Toute la science du bureaucrate consistait en ceci : Maintenir l’ordre public et l’obéissance des sujets, et leur soutirer autant d’argent que possible pour le trésor du souverain, sans les ruiner complètement et sans les pousser par le désespoir à la révolte ; danger qui d’ailleurs n’était pas excessivement grand, l’Allemagne étant, alors au moins sinon aujourd’hui, le pays classique de la soumission, de la patience et de la résignation aussi bien que de l’honnêteté.

On peut s’imaginer quel dut être l’esprit de cette honnête bureaucratie allemande, qui, ne reconnaissant, après Dieu, d’autre objet de culte que cette terrible abstraction de l’État personnifiée dans le prince, lui immolait consciencieusement, impitoyablement tout. Brutus nouveau, en bonnet de coton et sa pipe pendante à la bouche, chaque fonctionnaire allemand était capable de sacrifier ses propres enfants à ce qu’il appelait, lui, la raison, la justice, le droit suprême de l’État.

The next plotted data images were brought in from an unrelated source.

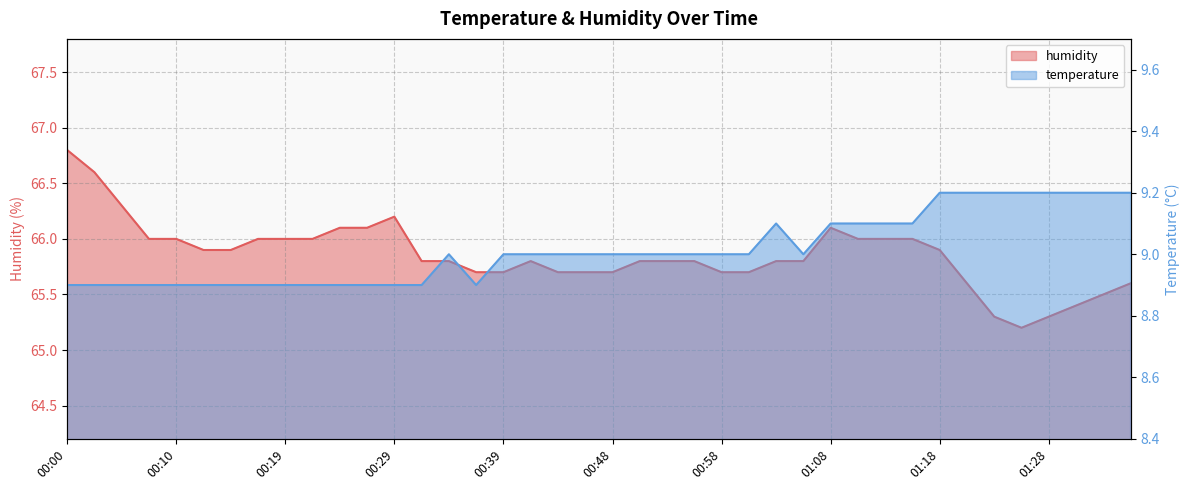

At how many categories does at least one series exceed 53?

40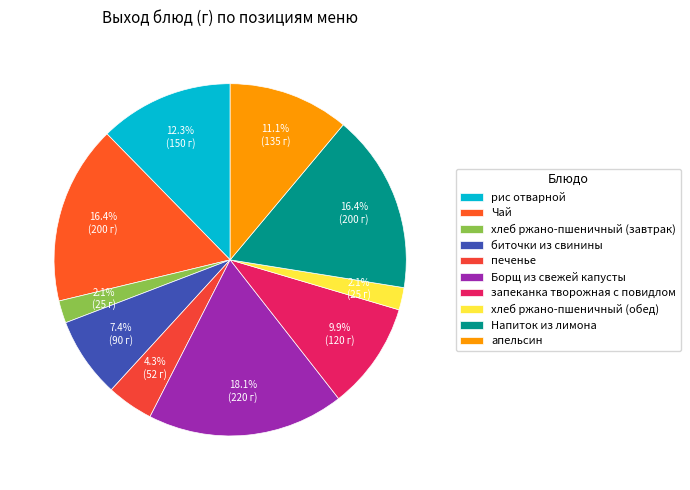

Rank the categories by value from lowest to highest.

хлеб ржано-пшеничный (завтрак), хлеб ржано-пшеничный (обед), печенье, биточки из свинины, запеканка творожная с повидлом, апельсин, рис отварной, Чай, Напиток из лимона, Борщ из свежей капусты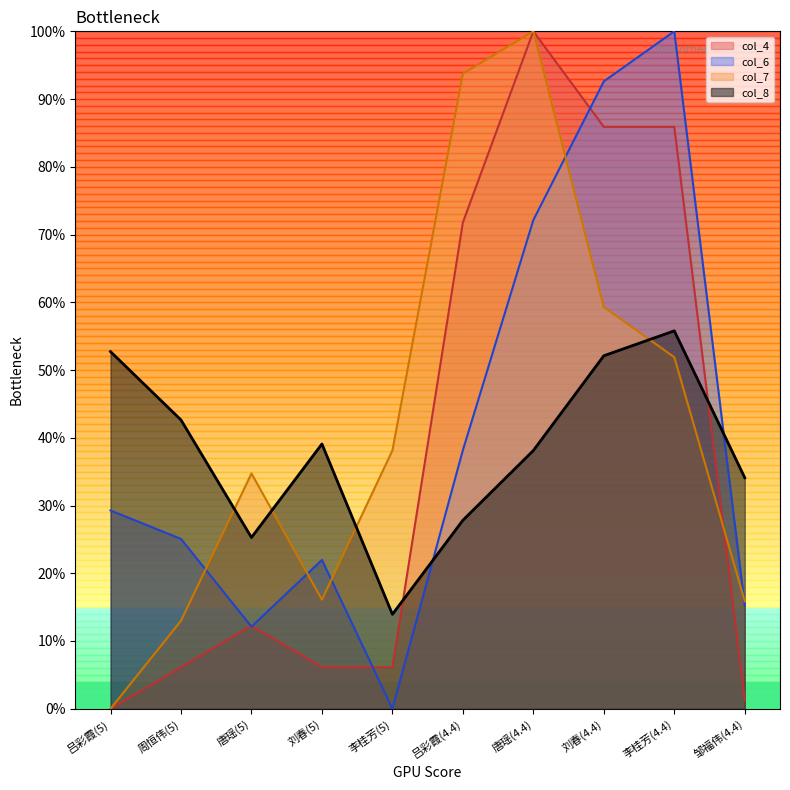

True or false: col_4 has a value of 1.8 at 李桂芳(5).

False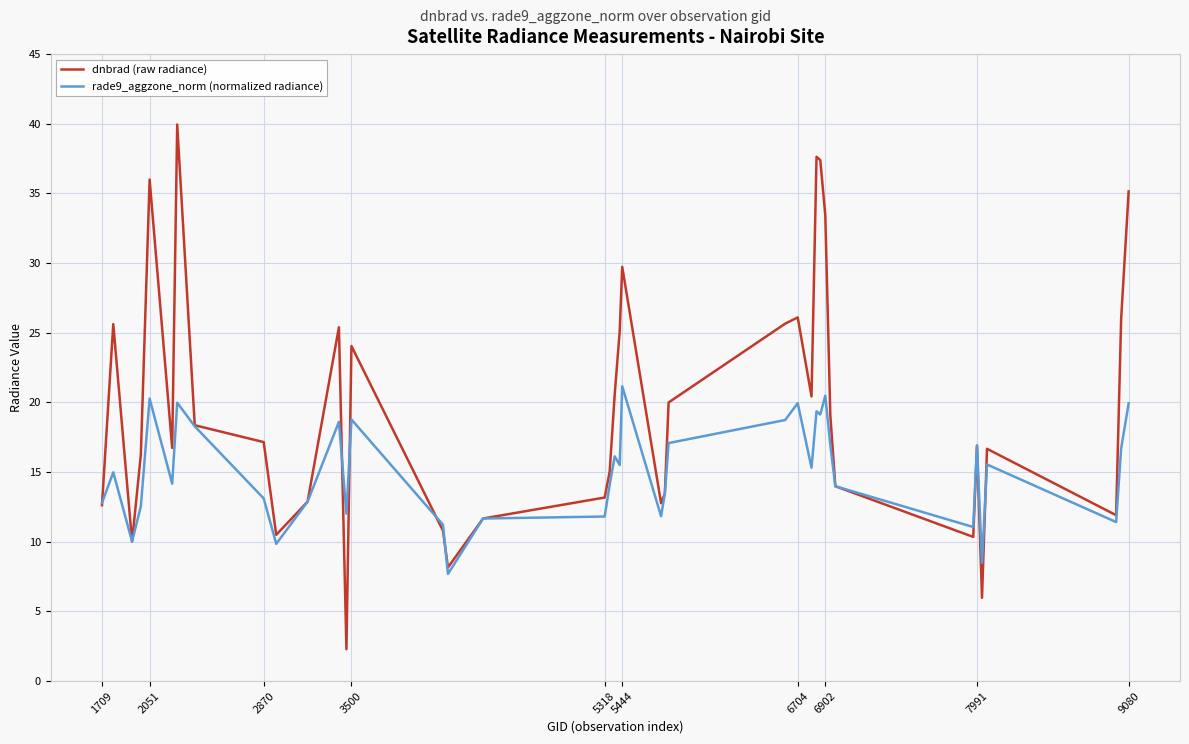

How many interior local valleys does the dnbrad (raw radiance) series have?

10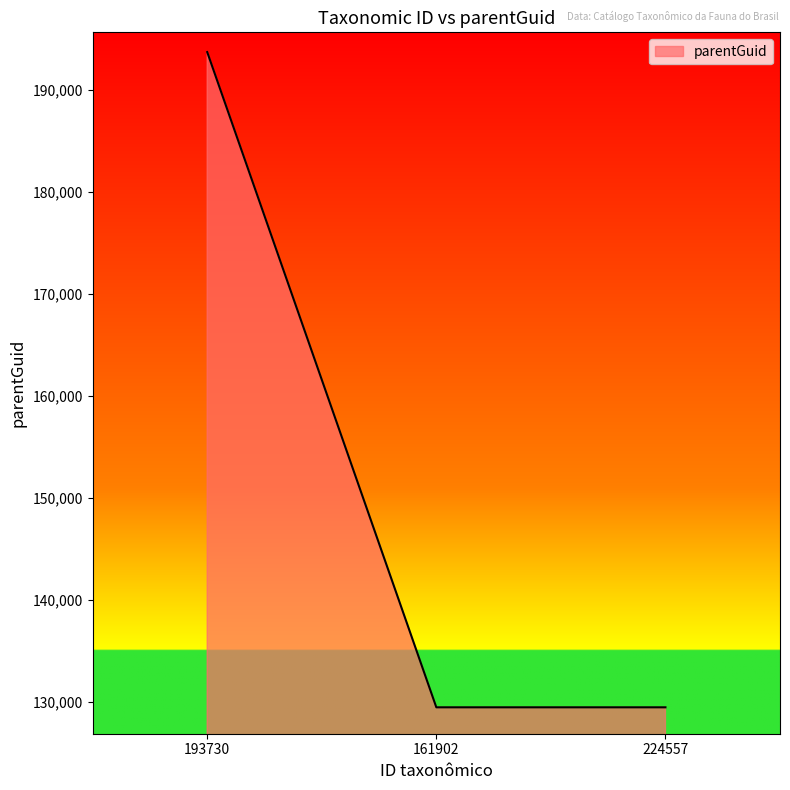

The value at 161902 is 129481. True or false?

True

A côté de ces honnêtes « philistins » de la bureaucratie, il y avait les roués, les coquins patentés et titrés de la diplomatie. La bureaucratie[1], on peut le dire, est née et s’est développée principalement en Allemagne, y est devenue à la fois une science, un art et un culte. Mais c’est l’Italie qui

  1. Par « bureaucratie », Bakounine entend, cette tois, non pas comme tout à l’heure la classe des bureaucrates, mais, conformément à l’étymologie, la domination des bureaucrates, le gouvernement d’un pays par la classe bureaucratique. — J. G.